The facts about embryonic stem cell research in Michigan


The current law


§         Michigan law makes it a felony to use new embryonic stem cells — meaning embryonic stem cells that are leftover from fertility treatment — for research into cures to serious diseases and injuries.

§         Under the current law, a researcher who uses new embryonic stem cells to find cures in Michigan can be fined up to $10 million and imprisoned up to 10 years.

§         Michigan is one of five states with the most severe restrictions on embryonic stem cell research, along with Arkansas, North Dakota, South Dakota and Louisiana.



Full text of the ballot proposal



A Proposal to Amend the Constitution of the State of Michigan by adding a new Article I, Section 27 as follows:

Article I, Section 27.(1) Nothing in this section shall alter Michigan’s current prohibition on human cloning.

(2) To ensure that Michigan citizens have access to stem cell therapies and cures, and to ensure that physicians and researchers can conduct the most promising forms of medical research in this state, and that all such research is conducted safely and ethically, any research permitted under federal law on human embryos may be conducted in Michigan, subject to the requirements of  federal law and only the following additional limitations and requirements:

(a) No stem cells may be taken from a human embryo more than fourteen days after cell division begins; provided, however, that time during which an embryo is frozen does not count against this fourteen day limit.

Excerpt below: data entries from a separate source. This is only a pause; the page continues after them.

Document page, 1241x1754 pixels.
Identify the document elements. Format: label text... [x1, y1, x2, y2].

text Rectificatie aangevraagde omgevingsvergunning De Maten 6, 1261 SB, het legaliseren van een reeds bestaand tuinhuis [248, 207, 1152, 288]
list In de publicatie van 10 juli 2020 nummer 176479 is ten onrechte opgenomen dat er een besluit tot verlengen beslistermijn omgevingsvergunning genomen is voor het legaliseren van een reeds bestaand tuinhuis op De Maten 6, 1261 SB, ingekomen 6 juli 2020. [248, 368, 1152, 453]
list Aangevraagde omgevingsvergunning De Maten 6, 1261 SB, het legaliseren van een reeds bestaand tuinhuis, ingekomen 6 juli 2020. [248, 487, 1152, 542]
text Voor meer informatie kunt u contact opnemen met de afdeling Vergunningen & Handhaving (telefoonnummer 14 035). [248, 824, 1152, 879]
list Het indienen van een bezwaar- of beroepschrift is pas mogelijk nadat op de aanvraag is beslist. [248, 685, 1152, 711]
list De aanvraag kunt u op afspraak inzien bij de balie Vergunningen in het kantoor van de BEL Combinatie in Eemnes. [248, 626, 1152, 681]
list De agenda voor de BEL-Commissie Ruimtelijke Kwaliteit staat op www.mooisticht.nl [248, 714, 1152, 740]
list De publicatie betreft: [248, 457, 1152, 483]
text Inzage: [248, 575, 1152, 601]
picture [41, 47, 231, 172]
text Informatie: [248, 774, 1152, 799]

(b) The human embryos were created for the purpose of fertility treatment  and, with voluntary and informed consent, documented in writing, the  person seeking fertility treatment chose to donate the embryos for research; and

(i) the embryos were in excess of the clinical need of the  person seeking the fertility treatment and would
otherwise be discarded unless they are used for  research; or

(ii) the embryos were not suitable for implantation and  would otherwise be discarded unless they are used for  research.

(c) No person may, for valuable consideration, purchase or sell human embryos for stem cell research or stem cell therapies and cures.

(d) All stem cell research and all stem cell therapies and cures must be conducted and provided in accordance with state and local laws of general applicability, including but not limited to laws concerning scientific and  medical practices and patient safety and privacy, to the extent that any  such laws do not:

(i) prevent, restrict, obstruct, or discourage any stem cell research or stem cell therapies and cures that are  permitted by the provisions of this section; or

(ii) create disincentives for any person to engage in or otherwise associate with such research or therapies or  cures.

(3) Any provision of this section held unconstitutional shall be severable from the remaining portions of this section.






Don C. Reed


P.S. On our last day in Michigan, Gloria and I treated ourselves to a trip to the magnificent Detroit Zoo, one of the most beautiful in the world. Gloria loved  the polar bear swimming underwater, but for me the highlight was three wolverines, powerful, small, agile, fearsome—but nearly extinct in the wild.


The wolverine is the symbol of courage and ferocity, but it can well be wiped off the face of the earth if it does not receive a little wisdom and caring from humanity.


Like stem cell research in Michigan.